WHO: Anti-GMO Food Activists, Adam Eidinger, Monsanto Shareholder
WHAT: Protest at Monsanto Annual Shareholder Meeting
WHERE: Monsanto Global Headquarters, Creve Coeur, MO, East Campus Entrance on Olive Blvd.
WHEN: Thursday, January 31, 2013, Noon to 3:30PM

“Monsanto pledges transparency, but provides very little,” says Adam Eidinger, an organic food activist and Monsanto shareholder who organized a march from NY to Washington DC on behalf of honest food labeling in 2011. For the second year in a row, Eidinger will present a shareholder resolution on behalf of Napa, California-based Harrington Investments (HII) with help from the Pesticide Action Network of North America (PANNA).

“Companies like Starbucks, Walmart, The Washington Post, Oracle, Apple and Coca-Cola among many others provide the public and media access to their shareholder meetings in one form or another, but Monsanto, a company who’s patented genetically engineered products are in most people’s food, meets in secret,” says Eidinger.

Monsanto Company’s website has a page titled “Our Pledge” which includes a section that says: “Transparency: We will ensure that information is available, accessible, and understandable.” ( https://www.monsanto.com/whoweare/pages/monsanto-pledge.aspx .)

“By banning cameras from their Annual Shareholder Meeting, Monsanto is flouting its pledge to shareholders who are unable to attend, the majority of Americans who eat the products created by Monsanto Company’s patented technology, farmers who are keen to know future plans of their seed & herbicide provider, and members of the media who report on the company,“ says Eidinger.

Last year Eidinger was forced to sneak an undercover camera into the Annual Shareholder Meeting because safe food activists were concerned about Monsanto Company’s lack of transparency.
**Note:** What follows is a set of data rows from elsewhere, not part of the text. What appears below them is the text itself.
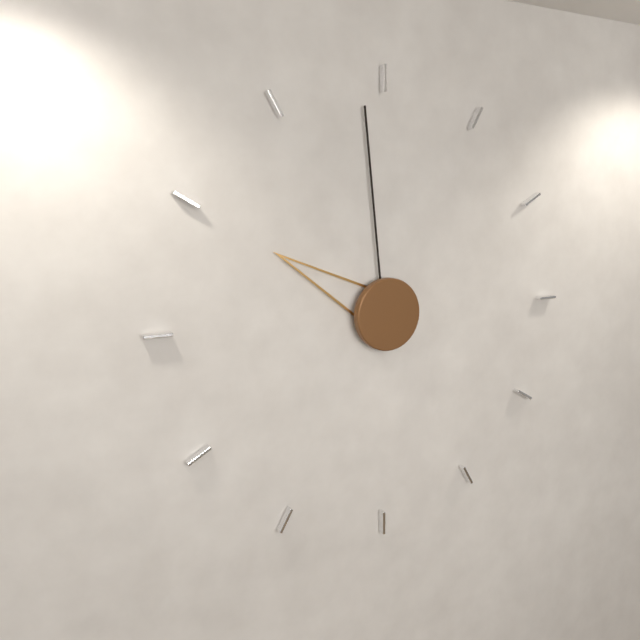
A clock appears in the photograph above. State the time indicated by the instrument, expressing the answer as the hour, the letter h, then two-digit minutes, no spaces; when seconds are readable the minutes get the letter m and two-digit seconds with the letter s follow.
9h59
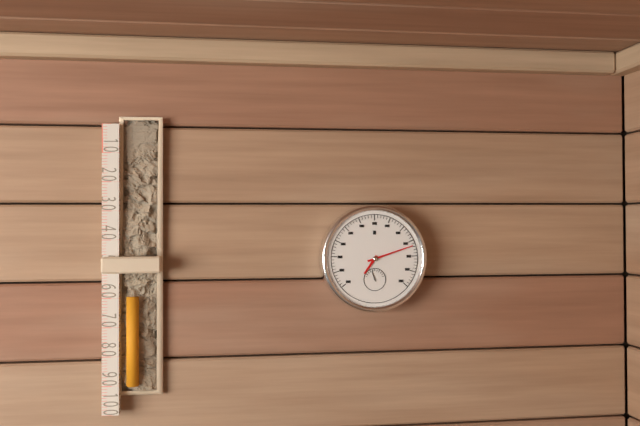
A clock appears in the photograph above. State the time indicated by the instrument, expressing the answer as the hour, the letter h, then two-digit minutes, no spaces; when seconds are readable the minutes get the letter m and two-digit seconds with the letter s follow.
7h12
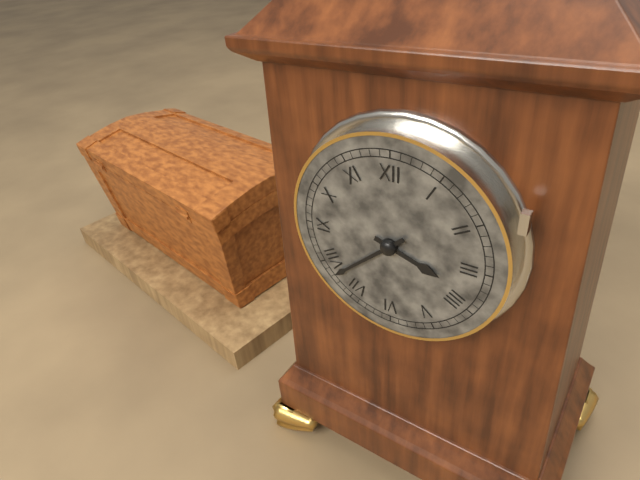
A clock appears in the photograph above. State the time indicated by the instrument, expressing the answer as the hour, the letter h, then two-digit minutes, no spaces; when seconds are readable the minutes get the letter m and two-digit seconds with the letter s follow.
3h38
The grainy footage has been viewed more than 55,000 times. “I shouldn’t be required to break the rules in order to uphold Monsanto Company’s pledge of transparency,” says Eidinger.
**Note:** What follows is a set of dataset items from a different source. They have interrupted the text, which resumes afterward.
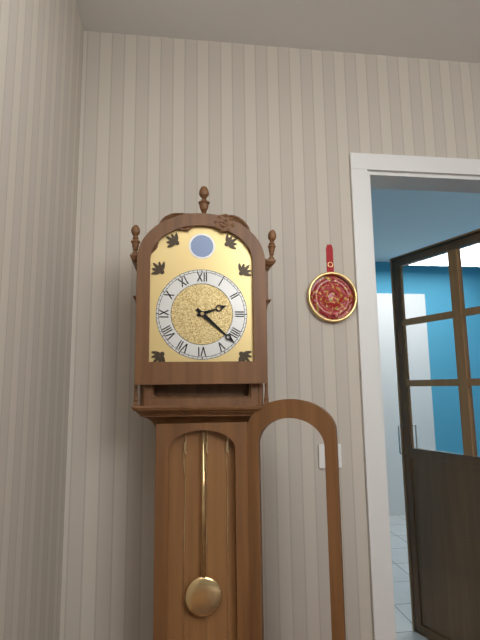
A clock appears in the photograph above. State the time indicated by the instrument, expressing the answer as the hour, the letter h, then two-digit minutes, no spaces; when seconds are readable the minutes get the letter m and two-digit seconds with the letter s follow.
2h22
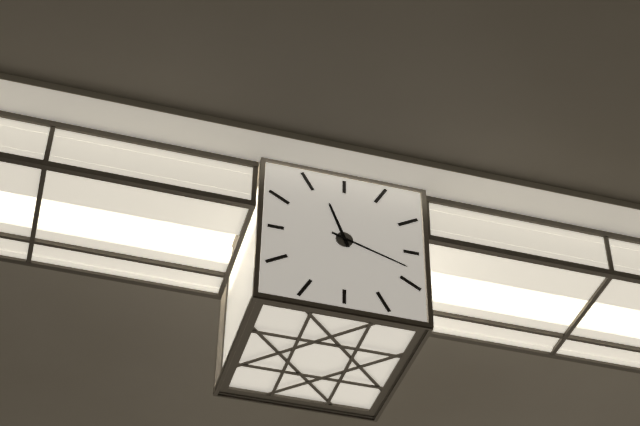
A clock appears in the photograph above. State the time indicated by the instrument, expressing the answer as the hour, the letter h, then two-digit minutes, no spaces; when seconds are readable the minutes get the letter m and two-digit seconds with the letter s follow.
11h18
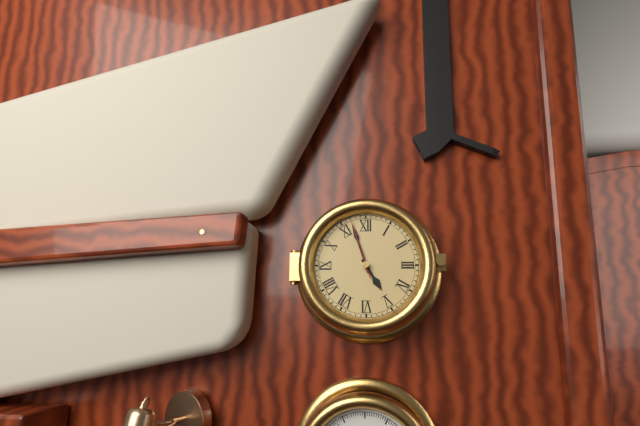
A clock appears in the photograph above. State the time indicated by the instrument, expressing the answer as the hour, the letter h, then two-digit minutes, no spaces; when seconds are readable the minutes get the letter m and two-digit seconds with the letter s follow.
4h57m57s
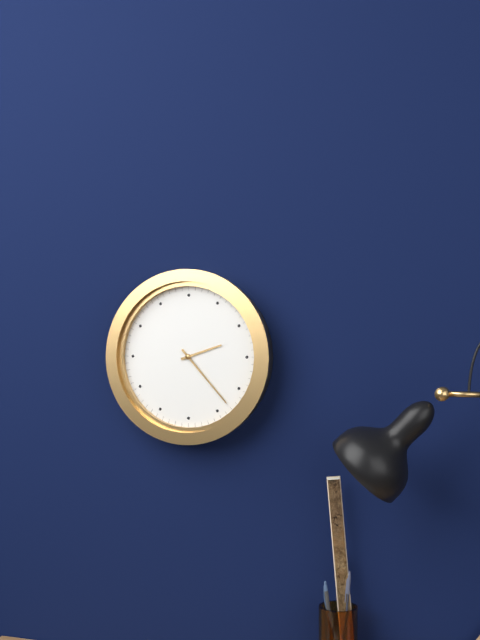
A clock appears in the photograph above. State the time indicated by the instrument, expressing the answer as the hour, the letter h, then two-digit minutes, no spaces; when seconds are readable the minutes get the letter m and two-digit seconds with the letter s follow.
2h23
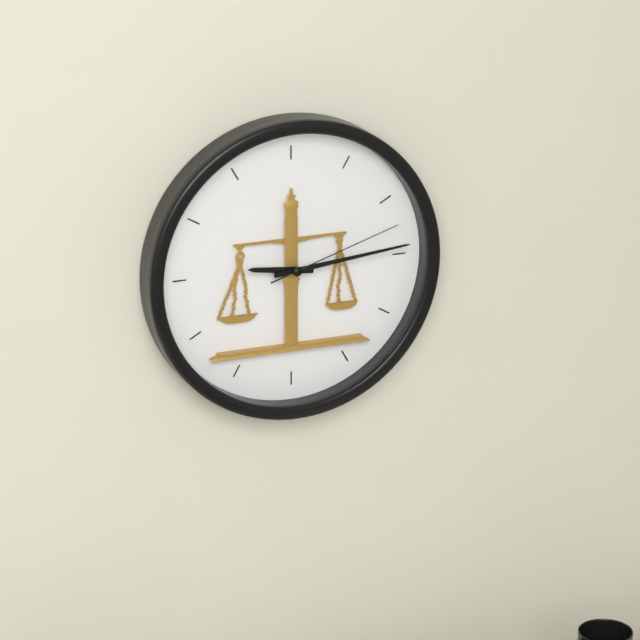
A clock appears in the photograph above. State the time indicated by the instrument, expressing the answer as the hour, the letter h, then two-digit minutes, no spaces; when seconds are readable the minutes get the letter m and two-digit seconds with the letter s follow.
9h14m12s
The shareholder proposal Eidinger will speak for represents one of the strongest signals to date that the Monsanto Company faces growing consumer, legal, and regulatory uncertainties. Public pressure for transparency in the marketplace in the form of GMO food labeling is leading to new battles for Monsanto Company, which spent over $8 million dollars in 2012 to prevent labeling of genetically engineered foods in California. Next month, on February 19, Bowman v. Monsanto, a landmark case on GMO patent exhaustion, will be argued before the US Supreme Court. If the Supreme Court rules against the Monsanto Company many its patented products face an uncertain future.

PROTESTS PLANNED

The Annual Shareholder Meeting itself is only open to shareholders but concerned citizens will demonstrate outside along Olive Blvd. near the East Campus entrance to Monsanto Company’s Creve Coeur facilities beginning at 12:00 noon. The Monsanto Company global headquarters is located at 800 North Lindberg Boulevard in Creve Coeur, MO.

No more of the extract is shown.